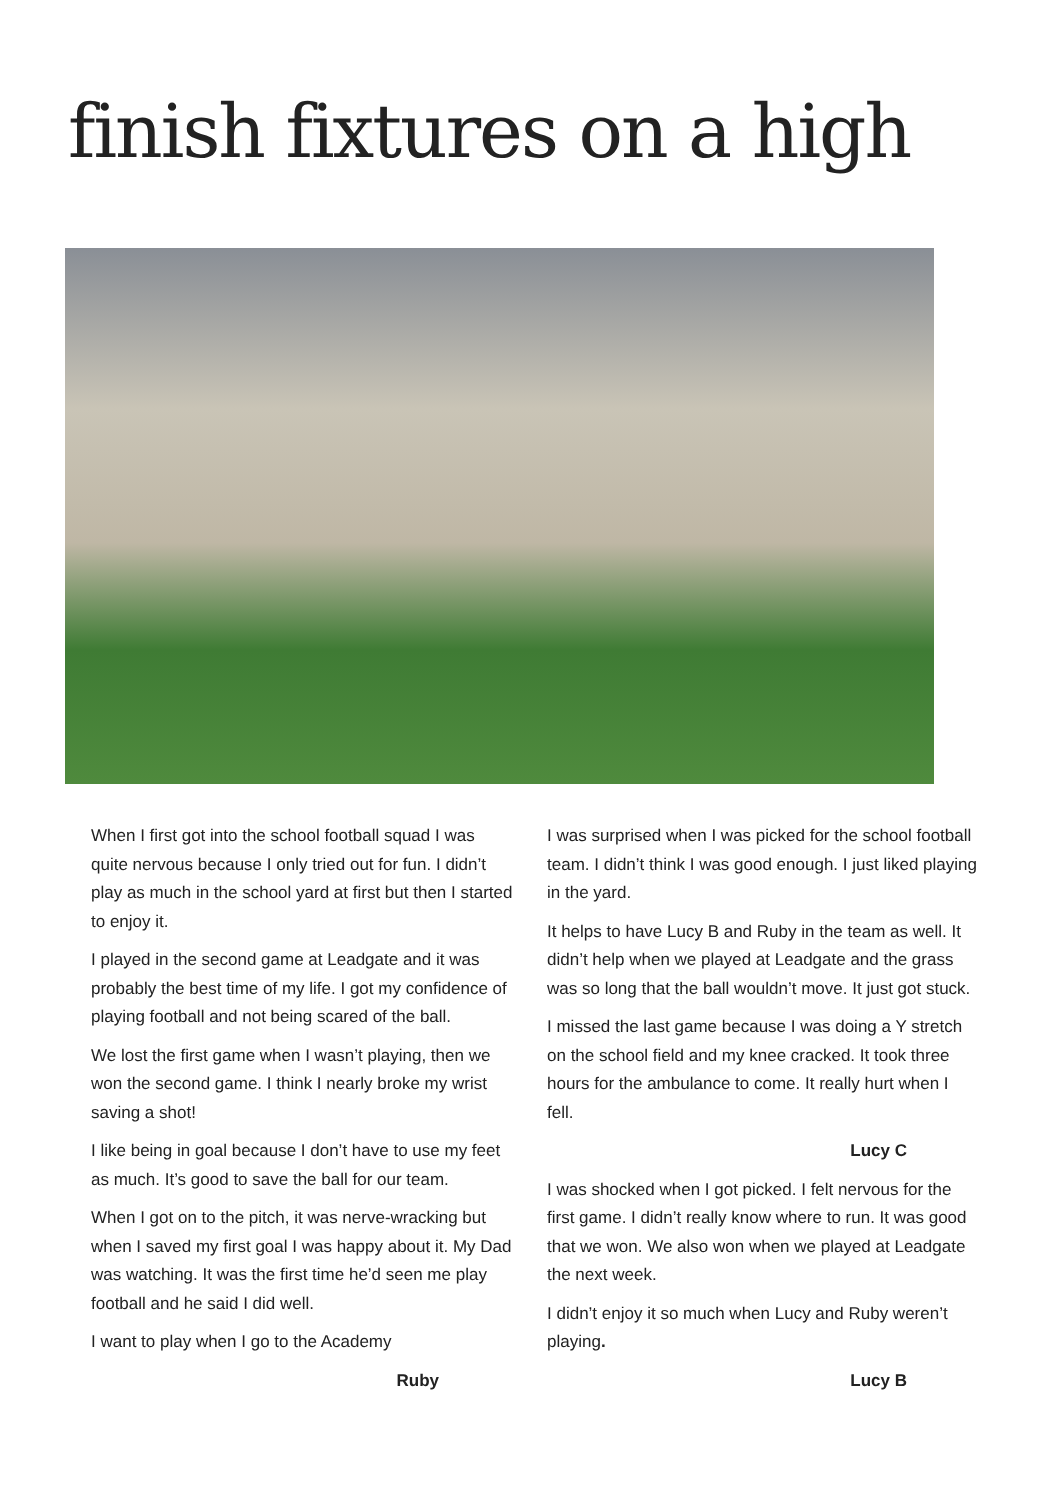finish fixtures on a high
When I first got into the school football squad I was quite nervous because I only tried out for fun. I didn’t play as much in the school yard at first but then I started to enjoy it.
I played in the second game at Leadgate and it was probably the best time of my life. I got my confidence of playing football and not being scared of the ball.
We lost the first game when I wasn’t playing, then we won the second game. I think I nearly broke my wrist saving a shot!
I like being in goal because I don’t have to use my feet as much. It’s good to save the ball for our team.
When I got on to the pitch, it was nerve-wracking but when I saved my first goal I was happy about it. My Dad was watching. It was the first time he’d seen me play football and he said I did well.
I want to play when I go to the Academy
Ruby
I was surprised when I was picked for the school football team. I didn’t think I was good enough. I just liked playing in the yard.
It helps to have Lucy B and Ruby in the team as well. It didn’t help when we played at Leadgate and the grass was so long that the ball wouldn’t move. It just got stuck.
I missed the last game because I was doing a Y stretch on the school field and my knee cracked. It took three hours for the ambulance to come. It really hurt when I fell.
Lucy C
I was shocked when I got picked. I felt nervous for the first game. I didn’t really know where to run. It was good that we won. We also won when we played at Leadgate the next week.
I didn’t enjoy it so much when Lucy and Ruby weren’t playing.
Lucy B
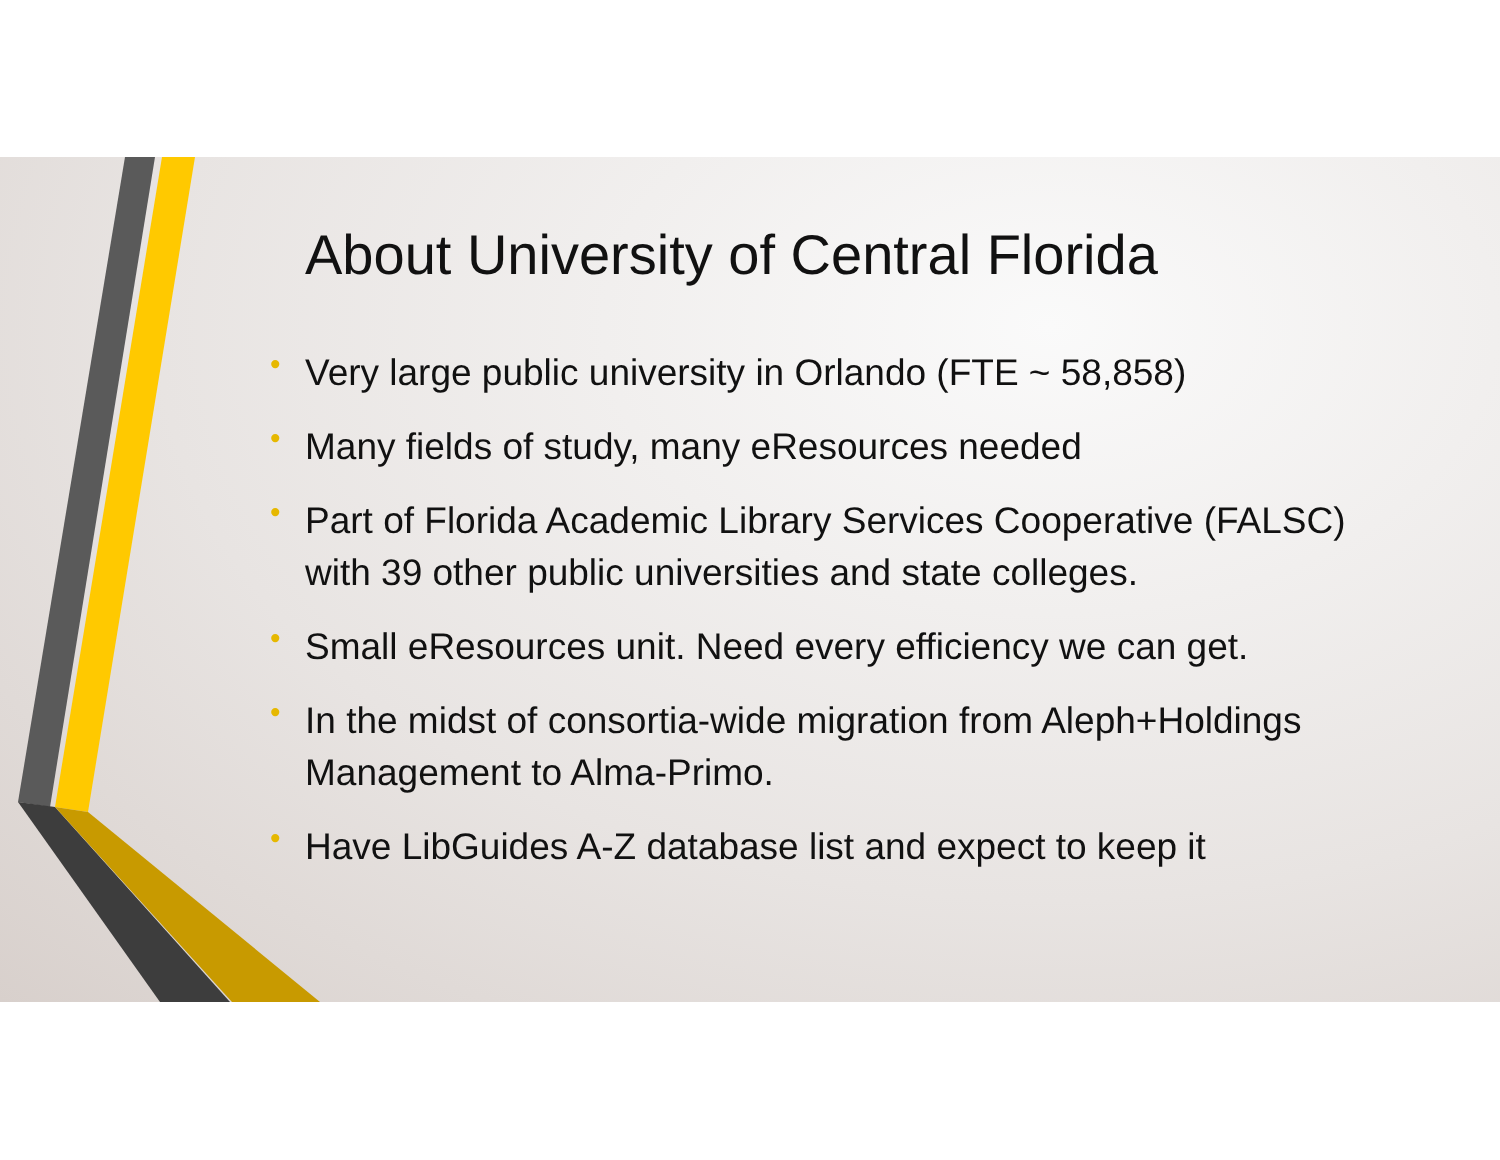About University of Central Florida
•
Very large public university in Orlando (FTE ~ 58,858)
•
Many fields of study, many eResources needed
•
Part of Florida Academic Library Services Cooperative (FALSC) with 39 other public universities and state colleges.
•
Small eResources unit. Need every efficiency we can get.
•
In the midst of consortia-wide migration from Aleph+Holdings Management to Alma-Primo.
•
Have LibGuides A-Z database list and expect to keep it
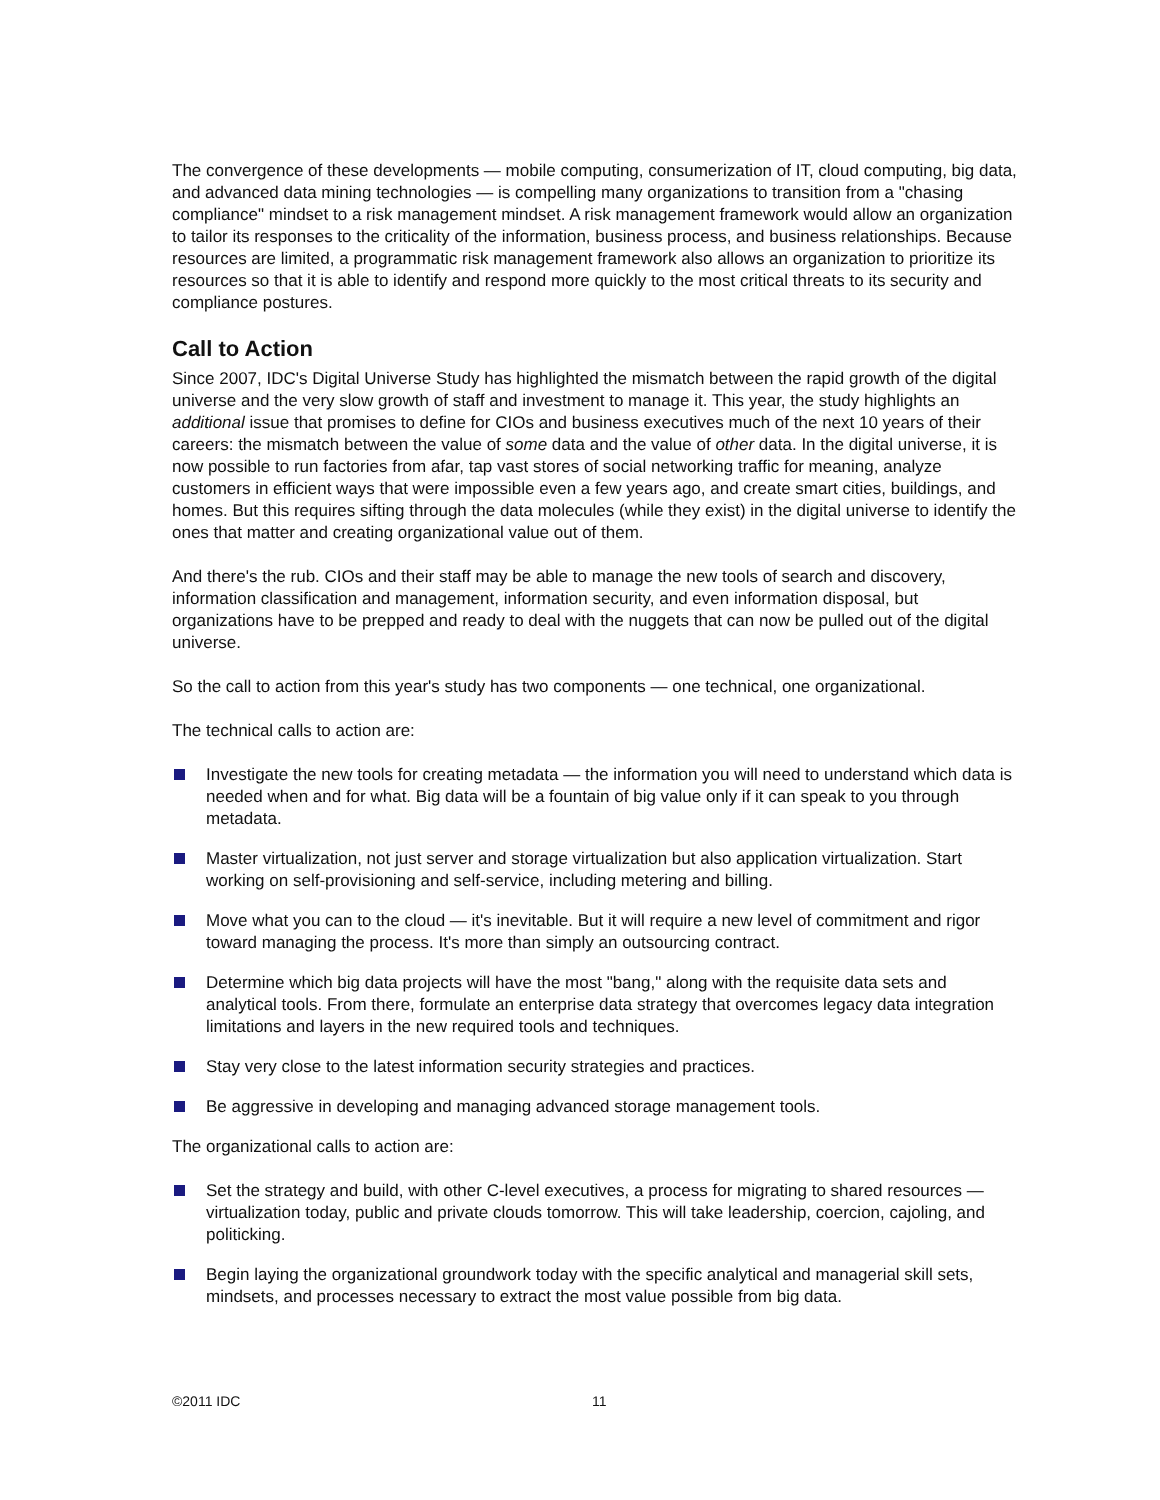The convergence of these developments — mobile computing, consumerization of IT, cloud computing, big data, and advanced data mining technologies — is compelling many organizations to transition from a "chasing compliance" mindset to a risk management mindset. A risk management framework would allow an organization to tailor its responses to the criticality of the information, business process, and business relationships. Because resources are limited, a programmatic risk management framework also allows an organization to prioritize its resources so that it is able to identify and respond more quickly to the most critical threats to its security and compliance postures.
Call to Action
Since 2007, IDC's Digital Universe Study has highlighted the mismatch between the rapid growth of the digital universe and the very slow growth of staff and investment to manage it. This year, the study highlights an additional issue that promises to define for CIOs and business executives much of the next 10 years of their careers: the mismatch between the value of some data and the value of other data. In the digital universe, it is now possible to run factories from afar, tap vast stores of social networking traffic for meaning, analyze customers in efficient ways that were impossible even a few years ago, and create smart cities, buildings, and homes. But this requires sifting through the data molecules (while they exist) in the digital universe to identify the ones that matter and creating organizational value out of them.
And there's the rub. CIOs and their staff may be able to manage the new tools of search and discovery, information classification and management, information security, and even information disposal, but organizations have to be prepped and ready to deal with the nuggets that can now be pulled out of the digital universe.
So the call to action from this year's study has two components — one technical, one organizational.
The technical calls to action are:
Investigate the new tools for creating metadata — the information you will need to understand which data is needed when and for what. Big data will be a fountain of big value only if it can speak to you through metadata.
Master virtualization, not just server and storage virtualization but also application virtualization. Start working on self-provisioning and self-service, including metering and billing.
Move what you can to the cloud — it's inevitable. But it will require a new level of commitment and rigor toward managing the process. It's more than simply an outsourcing contract.
Determine which big data projects will have the most "bang," along with the requisite data sets and analytical tools. From there, formulate an enterprise data strategy that overcomes legacy data integration limitations and layers in the new required tools and techniques.
Stay very close to the latest information security strategies and practices.
Be aggressive in developing and managing advanced storage management tools.
The organizational calls to action are:
Set the strategy and build, with other C-level executives, a process for migrating to shared resources — virtualization today, public and private clouds tomorrow. This will take leadership, coercion, cajoling, and politicking.
Begin laying the organizational groundwork today with the specific analytical and managerial skill sets, mindsets, and processes necessary to extract the most value possible from big data.
©2011 IDC 11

What you have to do: Show the lines where the word "universe" appears in the entries.

Exercise solution:
Since 2007, IDC's Digital Universe Study has highlighted the mismatch between the rapid growth of the digital universe and the very slow growth of staff and investment to manage it. This year, the study highlights an additional issue that promises to define for CIOs and business executives much of the next 10 years of their careers: the mismatch between the value of some data and the value of other data. In the digital universe, it is now possible to run factories from afar, tap vast stores of social networking traffic for meaning, analyze customers in efficient ways that were impossible even a few years ago, and create smart cities, buildings, and homes. But this requires sifting through the data molecules (while they exist) in the digital universe to identify the ones that matter and creating organizational value out of them.
And there's the rub. CIOs and their staff may be able to manage the new tools of search and discovery, information classification and management, information security, and even information disposal, but organizations have to be prepped and ready to deal with the nuggets that can now be pulled out of the digital universe.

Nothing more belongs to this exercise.